__EXTRACT__
The mission of the PPP is to help small businesses keep the lights on and workers employed with forgivable loans. However, the federal government’s release of data on the companies getting loans — some as high as $10 million — raised some eyebrows. After all, Kanye West’s Yeezy brand is hardly a mom-and-pop store.
It begged the question: Were the PPP loans fairly distributed, and who received them? Are some states receiving more than their share?
We examined data from early July to determine which states have received the most in PPP funds, and which got the least.
The bulk of our data came from the U.S. Treasury’s release on PPP loan level data, which it released in two categories. Loans of less than $150,000 specified an exact dollar amount that we added to the state’s total loan amount. For loans higher than $150,000, rather than provide a specific dollar value, the Treasury provided brackets:
- $5 million – $10 million
- $2 million – $5 million
- $1 million – $2 million
- $350,000 – $1 million
- $150,000 – $350,000
For each bracket, we assumed the lowest amount, since we can safely say they received at least that much. We then combined the “under $150,000” and “above $150,000” loan totals for each state, providing an overall loan estimate.

__SET OF TASKS__
[a] According to the passage on PPP loans above, what amount was assumed for each loan bracket above $150,000, and why?
[b] Carry on the passage about PPP loan distribution from its final sentence.

__INFORMATION PROVIDED__
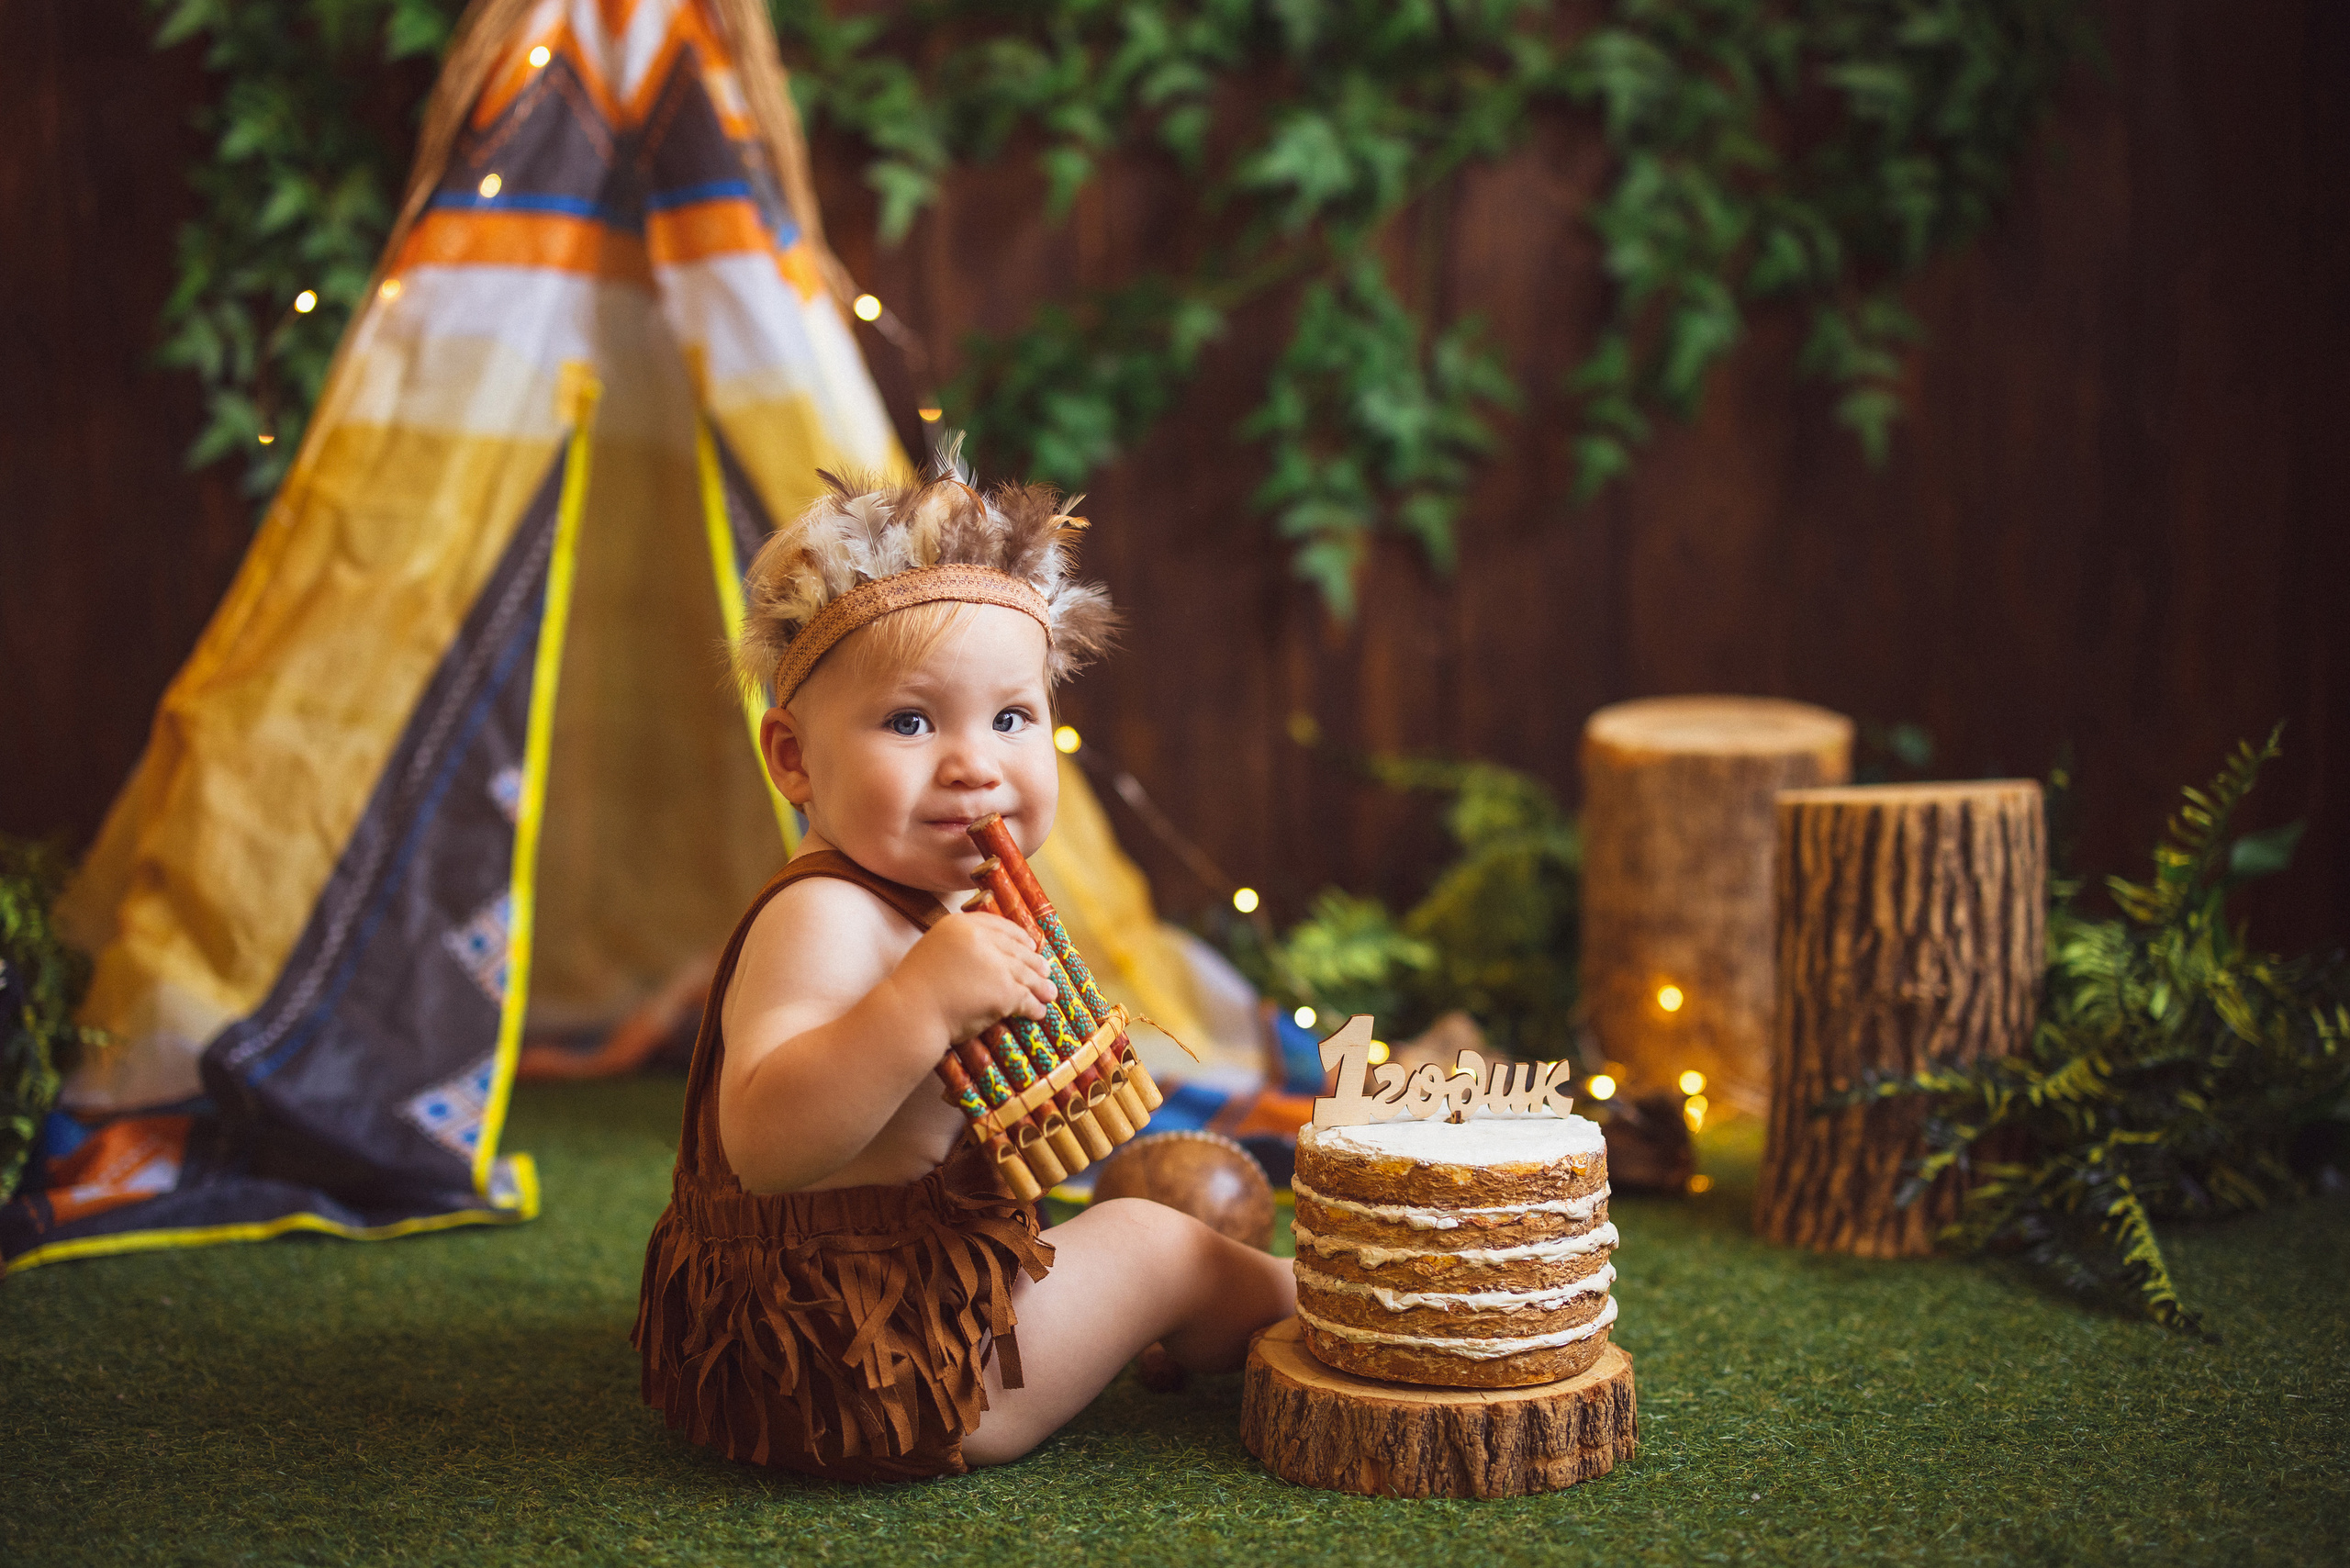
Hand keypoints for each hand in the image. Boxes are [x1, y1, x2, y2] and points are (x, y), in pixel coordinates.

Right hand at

__ANSWERS GIVEN__
[a] The lowest amount in each bracket was assumed, since each recipient can safely be said to have received at least that much.

[b]
We then divided the total by the state’s population to determine which states received the most dollars per person. From a regional perspective, Northeast and Midwest businesses won the most in funds for residents — making up most of the top 10.
We also took from this data the number of jobs reportedly saved and the total number of loans issued per state. Not all businesses have reported the number of jobs saved by their loans, but have 26 weeks to do so, so the numbers may change.